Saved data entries
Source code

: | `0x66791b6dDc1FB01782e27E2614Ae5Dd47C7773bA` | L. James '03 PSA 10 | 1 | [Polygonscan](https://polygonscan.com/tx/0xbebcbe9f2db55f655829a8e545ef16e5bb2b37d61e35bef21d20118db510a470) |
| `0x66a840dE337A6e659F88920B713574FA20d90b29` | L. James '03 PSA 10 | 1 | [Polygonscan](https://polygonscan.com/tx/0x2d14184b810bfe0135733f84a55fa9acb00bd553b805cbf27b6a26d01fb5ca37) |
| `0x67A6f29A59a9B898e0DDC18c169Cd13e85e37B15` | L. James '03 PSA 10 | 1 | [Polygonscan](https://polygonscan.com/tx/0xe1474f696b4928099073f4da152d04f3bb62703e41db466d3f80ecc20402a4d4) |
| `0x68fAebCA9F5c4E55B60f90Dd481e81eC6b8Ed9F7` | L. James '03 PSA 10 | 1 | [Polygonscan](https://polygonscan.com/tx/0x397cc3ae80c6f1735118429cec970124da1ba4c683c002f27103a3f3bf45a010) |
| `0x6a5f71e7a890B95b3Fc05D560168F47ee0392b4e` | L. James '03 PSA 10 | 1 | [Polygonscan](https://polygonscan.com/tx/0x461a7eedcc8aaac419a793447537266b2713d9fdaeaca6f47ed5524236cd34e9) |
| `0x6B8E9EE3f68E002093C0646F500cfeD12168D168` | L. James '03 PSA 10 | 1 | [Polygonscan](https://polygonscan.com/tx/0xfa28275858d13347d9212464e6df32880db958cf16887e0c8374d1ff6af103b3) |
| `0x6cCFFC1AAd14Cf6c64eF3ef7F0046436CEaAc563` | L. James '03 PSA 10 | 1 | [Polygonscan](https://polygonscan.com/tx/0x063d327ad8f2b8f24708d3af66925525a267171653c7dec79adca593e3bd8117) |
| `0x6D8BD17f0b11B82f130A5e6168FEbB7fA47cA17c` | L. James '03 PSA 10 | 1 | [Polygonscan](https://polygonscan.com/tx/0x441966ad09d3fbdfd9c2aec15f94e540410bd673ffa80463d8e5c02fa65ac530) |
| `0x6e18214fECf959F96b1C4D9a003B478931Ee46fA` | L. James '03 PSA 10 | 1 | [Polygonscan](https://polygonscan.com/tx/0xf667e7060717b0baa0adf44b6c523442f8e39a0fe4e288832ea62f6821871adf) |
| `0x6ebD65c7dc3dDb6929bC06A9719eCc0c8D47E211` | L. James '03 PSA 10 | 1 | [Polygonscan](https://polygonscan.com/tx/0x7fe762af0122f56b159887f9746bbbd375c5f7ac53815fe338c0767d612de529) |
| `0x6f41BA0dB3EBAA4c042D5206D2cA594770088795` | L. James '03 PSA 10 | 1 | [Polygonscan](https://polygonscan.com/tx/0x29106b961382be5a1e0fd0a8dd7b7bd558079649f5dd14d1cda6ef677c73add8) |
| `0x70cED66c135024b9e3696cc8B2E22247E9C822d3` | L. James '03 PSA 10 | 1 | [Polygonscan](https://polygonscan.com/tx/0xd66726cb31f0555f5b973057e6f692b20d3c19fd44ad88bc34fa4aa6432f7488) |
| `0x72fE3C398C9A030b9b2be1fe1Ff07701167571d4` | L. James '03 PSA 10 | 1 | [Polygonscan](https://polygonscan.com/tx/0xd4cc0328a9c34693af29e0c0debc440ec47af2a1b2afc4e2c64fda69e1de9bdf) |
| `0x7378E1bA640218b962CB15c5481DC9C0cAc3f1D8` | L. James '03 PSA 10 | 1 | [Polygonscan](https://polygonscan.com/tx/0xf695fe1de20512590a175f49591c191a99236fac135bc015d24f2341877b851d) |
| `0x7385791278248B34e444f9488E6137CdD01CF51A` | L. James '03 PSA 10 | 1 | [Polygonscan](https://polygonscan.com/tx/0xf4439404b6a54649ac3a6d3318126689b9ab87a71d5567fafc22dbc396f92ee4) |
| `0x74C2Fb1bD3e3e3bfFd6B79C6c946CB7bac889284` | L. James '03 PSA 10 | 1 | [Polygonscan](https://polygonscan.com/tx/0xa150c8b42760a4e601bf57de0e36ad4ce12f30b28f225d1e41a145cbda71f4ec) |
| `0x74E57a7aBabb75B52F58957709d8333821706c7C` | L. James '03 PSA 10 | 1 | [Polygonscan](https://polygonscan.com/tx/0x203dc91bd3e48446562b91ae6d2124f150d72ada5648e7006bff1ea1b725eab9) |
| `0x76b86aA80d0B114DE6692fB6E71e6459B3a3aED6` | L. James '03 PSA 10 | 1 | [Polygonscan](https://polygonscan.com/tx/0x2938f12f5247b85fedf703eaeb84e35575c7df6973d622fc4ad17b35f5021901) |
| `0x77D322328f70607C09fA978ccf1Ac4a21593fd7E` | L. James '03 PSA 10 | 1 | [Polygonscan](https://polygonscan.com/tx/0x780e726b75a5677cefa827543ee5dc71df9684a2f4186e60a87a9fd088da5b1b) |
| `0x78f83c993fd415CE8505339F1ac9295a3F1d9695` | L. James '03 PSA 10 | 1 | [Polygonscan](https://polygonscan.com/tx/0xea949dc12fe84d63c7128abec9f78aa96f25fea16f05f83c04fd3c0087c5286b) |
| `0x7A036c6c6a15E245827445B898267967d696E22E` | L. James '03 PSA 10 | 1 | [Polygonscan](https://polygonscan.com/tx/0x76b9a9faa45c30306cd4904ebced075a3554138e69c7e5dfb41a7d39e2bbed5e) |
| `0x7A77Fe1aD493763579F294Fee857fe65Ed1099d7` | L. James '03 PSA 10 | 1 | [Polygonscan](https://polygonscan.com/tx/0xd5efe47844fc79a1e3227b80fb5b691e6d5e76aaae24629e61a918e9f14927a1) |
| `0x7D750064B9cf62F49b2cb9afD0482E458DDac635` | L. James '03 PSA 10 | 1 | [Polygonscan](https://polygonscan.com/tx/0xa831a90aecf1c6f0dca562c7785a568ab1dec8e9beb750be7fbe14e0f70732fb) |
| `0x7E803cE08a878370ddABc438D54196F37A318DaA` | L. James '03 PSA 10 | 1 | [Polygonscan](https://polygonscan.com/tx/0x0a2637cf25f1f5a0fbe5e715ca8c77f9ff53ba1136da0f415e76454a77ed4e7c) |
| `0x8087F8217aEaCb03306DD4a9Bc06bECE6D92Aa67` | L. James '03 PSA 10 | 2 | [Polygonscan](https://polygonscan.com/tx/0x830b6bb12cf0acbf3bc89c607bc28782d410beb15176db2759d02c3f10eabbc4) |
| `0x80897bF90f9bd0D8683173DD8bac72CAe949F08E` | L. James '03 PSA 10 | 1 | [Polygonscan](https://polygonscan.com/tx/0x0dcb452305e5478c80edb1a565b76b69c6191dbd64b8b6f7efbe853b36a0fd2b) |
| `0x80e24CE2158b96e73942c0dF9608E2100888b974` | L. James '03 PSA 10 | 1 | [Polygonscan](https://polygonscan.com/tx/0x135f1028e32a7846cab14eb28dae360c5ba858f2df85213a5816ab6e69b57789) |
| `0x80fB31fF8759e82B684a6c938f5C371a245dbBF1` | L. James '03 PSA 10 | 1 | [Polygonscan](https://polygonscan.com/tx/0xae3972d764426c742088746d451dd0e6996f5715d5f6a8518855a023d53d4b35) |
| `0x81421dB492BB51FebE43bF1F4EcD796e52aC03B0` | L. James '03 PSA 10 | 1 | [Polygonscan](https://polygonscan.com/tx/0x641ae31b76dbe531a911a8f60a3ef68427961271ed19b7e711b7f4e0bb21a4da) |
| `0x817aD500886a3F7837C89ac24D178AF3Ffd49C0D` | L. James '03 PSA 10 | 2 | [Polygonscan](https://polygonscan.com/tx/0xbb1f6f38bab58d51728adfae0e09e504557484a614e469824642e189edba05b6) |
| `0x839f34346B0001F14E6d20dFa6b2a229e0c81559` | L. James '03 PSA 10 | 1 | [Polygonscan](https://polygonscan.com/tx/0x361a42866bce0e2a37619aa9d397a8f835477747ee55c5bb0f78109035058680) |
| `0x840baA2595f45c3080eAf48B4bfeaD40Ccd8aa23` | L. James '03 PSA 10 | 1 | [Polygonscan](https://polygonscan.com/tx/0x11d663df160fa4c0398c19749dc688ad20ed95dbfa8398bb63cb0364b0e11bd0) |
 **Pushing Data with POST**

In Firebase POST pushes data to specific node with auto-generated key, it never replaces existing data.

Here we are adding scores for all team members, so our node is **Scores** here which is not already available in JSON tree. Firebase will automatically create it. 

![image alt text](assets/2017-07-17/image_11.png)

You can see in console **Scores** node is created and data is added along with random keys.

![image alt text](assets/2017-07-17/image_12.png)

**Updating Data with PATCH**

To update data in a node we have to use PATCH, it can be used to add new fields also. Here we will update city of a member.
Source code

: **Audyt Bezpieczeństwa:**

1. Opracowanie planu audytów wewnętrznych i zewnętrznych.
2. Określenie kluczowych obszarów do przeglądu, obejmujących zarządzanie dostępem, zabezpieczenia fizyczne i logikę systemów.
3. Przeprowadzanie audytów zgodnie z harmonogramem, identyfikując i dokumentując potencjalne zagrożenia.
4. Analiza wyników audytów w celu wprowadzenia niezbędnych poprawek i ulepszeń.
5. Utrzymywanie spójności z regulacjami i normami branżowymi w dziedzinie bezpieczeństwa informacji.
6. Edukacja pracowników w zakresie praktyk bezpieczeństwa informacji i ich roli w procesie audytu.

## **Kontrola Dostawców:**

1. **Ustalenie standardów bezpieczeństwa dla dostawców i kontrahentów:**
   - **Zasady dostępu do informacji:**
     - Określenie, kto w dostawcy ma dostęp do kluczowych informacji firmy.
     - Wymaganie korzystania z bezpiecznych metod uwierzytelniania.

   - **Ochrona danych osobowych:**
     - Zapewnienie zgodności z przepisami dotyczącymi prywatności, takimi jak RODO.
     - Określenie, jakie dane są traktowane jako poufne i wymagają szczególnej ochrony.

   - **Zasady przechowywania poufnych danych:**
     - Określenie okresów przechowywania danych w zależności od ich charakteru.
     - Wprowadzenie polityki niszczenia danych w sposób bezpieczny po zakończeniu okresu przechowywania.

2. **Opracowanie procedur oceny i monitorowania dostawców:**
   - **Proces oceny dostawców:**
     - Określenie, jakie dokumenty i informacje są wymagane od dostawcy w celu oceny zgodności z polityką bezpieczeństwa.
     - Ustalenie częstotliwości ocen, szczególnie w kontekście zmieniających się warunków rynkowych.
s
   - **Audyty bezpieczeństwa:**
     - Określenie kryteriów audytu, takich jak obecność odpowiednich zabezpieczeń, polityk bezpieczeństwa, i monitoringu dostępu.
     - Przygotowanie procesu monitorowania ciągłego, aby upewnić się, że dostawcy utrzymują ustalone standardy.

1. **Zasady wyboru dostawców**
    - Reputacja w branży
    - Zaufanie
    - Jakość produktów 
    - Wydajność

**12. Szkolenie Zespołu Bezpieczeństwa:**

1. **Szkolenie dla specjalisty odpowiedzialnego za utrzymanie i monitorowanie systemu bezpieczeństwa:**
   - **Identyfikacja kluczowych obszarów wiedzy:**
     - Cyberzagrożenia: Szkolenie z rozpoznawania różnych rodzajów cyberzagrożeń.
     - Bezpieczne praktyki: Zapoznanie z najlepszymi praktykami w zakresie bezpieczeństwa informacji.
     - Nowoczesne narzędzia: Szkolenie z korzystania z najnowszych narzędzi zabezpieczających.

Task instructions » Your answer should consist only of the lines above between the line holding "- Określenie okresów" and the line holding "- Określenie kryteriów", inclusive, each transcribed exactly.

Task output »
     - Określenie okresów przechowywania danych w zależności od ich charakteru.
     - Wprowadzenie polityki niszczenia danych w sposób bezpieczny po zakończeniu okresu przechowywania.

2. **Opracowanie procedur oceny i monitorowania dostawców:**
   - **Proces oceny dostawców:**
     - Określenie, jakie dokumenty i informacje są wymagane od dostawcy w celu oceny zgodności z polityką bezpieczeństwa.
     - Ustalenie częstotliwości ocen, szczególnie w kontekście zmieniających się warunków rynkowych.
s
   - **Audyty bezpieczeństwa:**
     - Określenie kryteriów audytu, takich jak obecność odpowiednich zabezpieczeń, polityk bezpieczeństwa, i monitoringu dostępu.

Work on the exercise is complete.